Han, Yingnan, Liu, Tong, Wang, Jinhua, Wang, Jun, Zhang, Cheng, Zhu, Lusheng
Pesticide biochemistry and physiology 2016 v.133 pp. 13-19
DNA damage, Danio rerio, azoxystrobin, catalase, females, genotoxicity, glutathione transferase, lipid peroxidation, liver, males, nontarget organisms, oxidative stress, reactive oxygen species, superoxide dismutase
Azoxystrobin is a frequently used fungicide in agriculture. Its toxicological effects on non-target organisms have aroused attention. In the present work, the toxic effects of azoxystrobin on zebrafish (Danio rerio) were investigated. Male and female zebrafish were separately exposed to a control solution and three azoxystrobin treatments (1, 10, and 100μg/L) and were sampled on days 7, 14, 21, and 28. Reactive oxygen species (ROS) were accumulated in excess in the zebrafish livers. Superoxide dismutase (SOD) activity was significantly inhibited in the male zebrafish. Moreover, a notable decrease was also observed after day 21 in the female zebrafish.

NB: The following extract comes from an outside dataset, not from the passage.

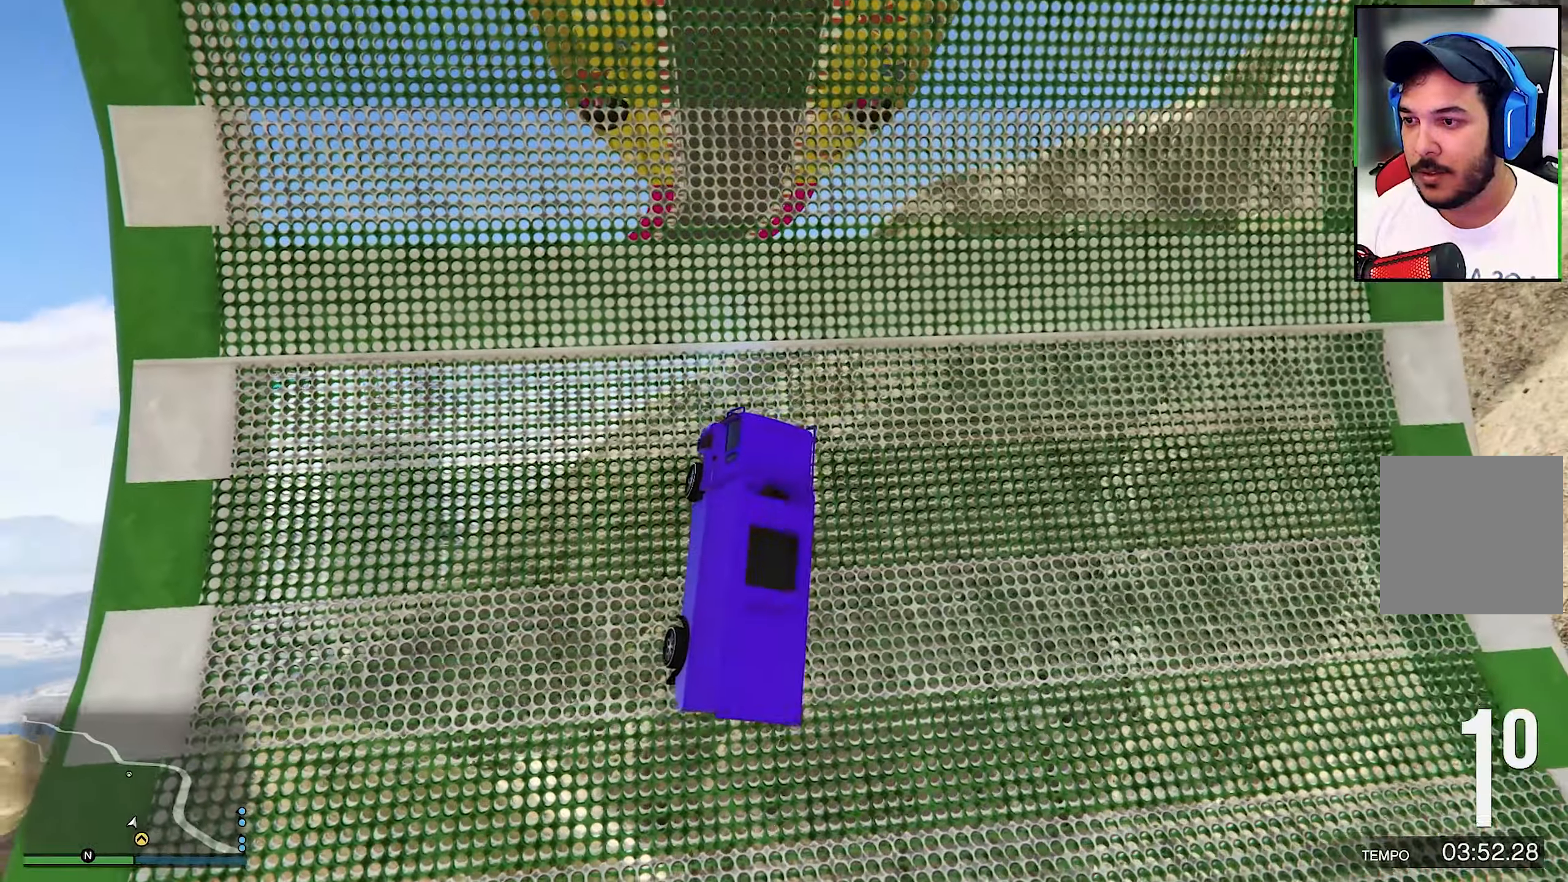
{"buttons": ["R2"], "left_stick": "left", "right_stick": "center", "events": []}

Catalase (CAT) activity was induced by the azoxystrobin treatments with the exception of the 1μg/L treatment. A significant increase in glutathione-S-transferase (GST) activity was observed after day 21. Lipid peroxidation (LPO) was generated, and DNA damage was enhanced in a concentration-dependent manner. In conclusion, azoxystrobin induced oxidative stress and genotoxicity in zebrafish livers.